It’s Saturday night of Independent Learning Week and we’ve just received confirmation – Sam only manages to write blogs when she isn’t preoccupied with studying, work, Populus and many, many other things. Though don’t fret, she’s here now!
Yes, ILW flew by in a barrage of moving house, having no Wi – fi or mobile service (what did we ever do before the Internet?), frantic studying (amidst panic that I wasn’t studying enough), and oh, I bought new shoes and some swanky new shirts. But now Week 7 draws closer, and soon I will return to the Bubble for the run up to Christmas, and everything will be back to normal.
Back to normal. There’s that phrase that comes around every so often, after our worries about whatever it was have ceased. It’s like when I was worrying about coming back to University, and now almost seven weeks later I can vaguely remember the extent of my panic as I threw myself into being busy.
Of course, I still worry – about the turnout at events, about sending emails out for work or being on my phone too much (seriously, I try to limit myself these days to a certain amount of time that I can scroll on Facebook). But the moral of the story here is that we shouldn’t worry so much.
As occurs often I try to work through my worry and do something about it. For instance, when I was worrying about my Physics Higher Exam, I downloaded an app which guided me through my anxieties and seriously calmed me down (see Andrew Johnson, Exam Prep). Or today for example, where I was worrying about a class test, so I took a moment to recite in my head all the content that I could recall.
Before I get started here, I must explain that it is perfectly okay to worry. As with loneliness, it is a natural feeling to have, and has somewhat of a stigma surrounding it. This is why many people don’t go to their tutors for help with an essay or for understanding something – it’s totally normal to be afraid, but you mustn’t let worrying get in the way of something amazing happening (or something helpful at least).

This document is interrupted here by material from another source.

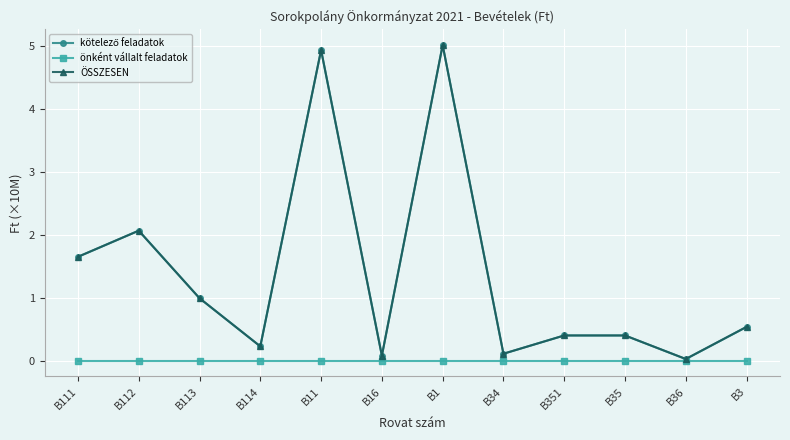

What is the label of the 9th point from the right?

B114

I’ll take a more personal example to elaborate my point here. Since I was wee, I have had a terrible habit of turning a dark, burgundy red when talking to or in front of people. A few times in primary and secondary school, I would just not say anything because I was too afraid of that hot, sweaty feeling. When I was called upon in class it was difficult for me to say confidently what I wanted to say in full because I thought no one was listening to me, and everyone was looking at my red cheeks.
And people pointed it out! Here’s a tip: if you see something about a person that they can’t fix in 5 seconds, then don’t point it out. Sure, they have some food sauce on their face or an eyelash on their face, but gosh, I couldn’t stop myself from turning red. It’s nae as if I wanted to be a beetroot.
I would worry about this insecurity of mine, and it stopped me from feeling confident for a good few years. Yes, it happens less now (phew, and touchwood), but that anxious feeling still creeps up on me every so often.
The fact is, I don’t worry about it so much now because it doesn’t happen so often. It isn’t on my mind, and I’ve grown comfortable with feeling that I don’t have to keep quiet in a tutorial. In part, I think it is because I’m not so scared that it stopped happening so frequently.
It is in so many circumstances the thought of something which overwhelms you with anxiety. Going to University, moving house, knowing nobody at an event, etc. But on the other hand, it is in so many circumstances not worth your worry.
When meeting your boyfriends family for the first or second time, they are not going to be watching how you eat spaghetti bolognaise. And just to clarify, if I see anybody alone at a Populus event, I’ll probably come straight over to offer you a hot chocolate and have a chat.
Baz Luhrmann says it best: “Don’t worry about the future, or worry but know that worrying is as effective as trying to solve an algebra equation by chewing bubble gum. The real troubles in your life are apt to be things that never crossed your worried mind, the kind that blindsides you at 4pm on some idle Tuesday.”
I feel like I have used this quotation before, but the theory still applies. Don’t worry too much, guys, and if you ever find yourself worrying about what to do with yourself, come to a Populus event (there is most definitely one on somewhere).